Data

SwiftKey provided three training data sets as text files. These data sets include text scraped from Twitter, blogs, and news sources, and were read into R using the readLines function, then converted to tibbles for exploratory analysis. Each row in the data sets corresponds to a single tweet or line from a blog or news article.

Exploratory Analysis

We begin by reporting summary statistics from each of the three data sources, shown in the table below. Length refers to the number of characters in each line from the data source.

Data Source Lines Mean Length Median Length St Dev Length
Twitter 2360148 68.68045 64 37.22725
Blogs 899288 229.98695 156 258.66081
News 1010242 201.16285 185 133.21714

In addtion, we can view density plots of the line length from each data source. Note that this data from Twitter has a maximum of 144 characters. For the density plots for blog and news sources, we plot based on base ten log of number of characters, as the maximum number of characters are 40833 and 11384, respectively.

To build a predictive text algorithm, we must break down each line by word. After filtering to remove the most common words (stop words), we then filter for profanity. We use a list of banned words previously developed by Google and found on the user RobertJGabriel’s GitHub. We then sort by the most frequent words in each data set, the top 15 of which are shown in the table below.

Fifteen Most Frequent Words by Data Source
Twitter
Word Frequency
just 151115
like 122455
get 112459
love 106721
good 101026
day 91710
can 89847
thanks 89660
rt 89537
now 83986
one 82858
know 79916
u 77531
time 76794
great 76139
Blog
Word Frequency
one 127287
just 100793
like 100442
can 98420
time 90918
get 71093
know 60496
now 60358
people 59574
also 55366
new 54847
day 52372
even 52174
first 51634
back 51306
News
Word Frequency
said 250418
one 88794
year 76765
new 70773
two 63867
can 58924
also 58786
first 57866
time 57062
just 53350
last 52079
like 50829
state 50095
people 47666
years 46969

We can also see how frequently unique words appear in each source after filtering. The plot below shows the base ten log of the frequency of each word in the Twitter data set, where the horizontal axis is given by word frequency rank. We do not show the analogous plots for the other two data sets, as they exhibit the same behavior as the plot for Twitter.

To have an effective predictive algorithm, we must be able to find the frequencies of pairs of words in each data set. The table below shows, for each data set, the fifteen most common ordered word pairings after filtering for stop words and profanity.

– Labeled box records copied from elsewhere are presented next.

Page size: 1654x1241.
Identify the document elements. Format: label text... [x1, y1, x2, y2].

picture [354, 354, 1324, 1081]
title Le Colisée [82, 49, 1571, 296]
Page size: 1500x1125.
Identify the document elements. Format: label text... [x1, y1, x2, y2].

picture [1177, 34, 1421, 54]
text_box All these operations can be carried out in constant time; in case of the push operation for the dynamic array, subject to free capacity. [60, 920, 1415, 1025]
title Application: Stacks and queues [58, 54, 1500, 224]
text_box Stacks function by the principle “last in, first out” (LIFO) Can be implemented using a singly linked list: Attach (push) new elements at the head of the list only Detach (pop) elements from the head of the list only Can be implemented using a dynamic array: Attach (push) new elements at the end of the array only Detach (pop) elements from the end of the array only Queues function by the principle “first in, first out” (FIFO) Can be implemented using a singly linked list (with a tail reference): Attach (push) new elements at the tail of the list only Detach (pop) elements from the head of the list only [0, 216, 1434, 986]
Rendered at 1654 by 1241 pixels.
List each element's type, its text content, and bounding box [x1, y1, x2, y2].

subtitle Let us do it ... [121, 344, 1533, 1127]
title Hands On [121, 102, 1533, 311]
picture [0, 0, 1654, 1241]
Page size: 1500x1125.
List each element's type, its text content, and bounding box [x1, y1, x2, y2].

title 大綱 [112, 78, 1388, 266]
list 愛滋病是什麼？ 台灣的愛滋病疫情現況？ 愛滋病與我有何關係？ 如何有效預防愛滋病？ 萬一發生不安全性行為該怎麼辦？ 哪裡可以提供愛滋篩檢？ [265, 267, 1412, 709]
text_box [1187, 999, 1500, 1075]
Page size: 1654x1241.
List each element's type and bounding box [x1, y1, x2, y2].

Fifteen Most Frequent Pairs of Words by Data Source
Twitter
Word 1 Word 2 Frequency
happy birthday 8389
social media 3886
mother’s day 2874
stay tuned 2657
mothers day 2572
san diego 2232
rt rt 2106
happy friday 1952
1 2 1919
ice cream 1899
happy hour 1859
beautiful day 1813
happy mothers 1769
lol rt 1646
tomorrow night 1605
Blogs
Word 1 Word 2 Frequency
1 2 3976
weeks ago 1606
ice cream 1585
1 4 1469
social media 1342
jesus christ 1314
south africa 1153
real life 1145
3 4 1108
10 minutes 1072
olive oil 1059
feel free 1014
blog post 997
months ago 983
30 minutes 968
News
Word 1 Word 2 Frequency
st louis 9329
los angeles 5333
30 p.m 4493
san francisco 4478
health care 4009
vice president 2906
1 2 2885
san diego 2712
7 p.m 2275
white house 2249
30 a.m 2188
law enforcement 2170
executive director 2156
real estate 2062
supreme court 2052

Our predictive model will use the relative frequencies of ordered word pairs and ordered word triples to predict a word based on the two words preceeding it in the training data set. For words input in the algorithm that do not appear in the training set, the algorithm will average over the training set to generate a suggested word.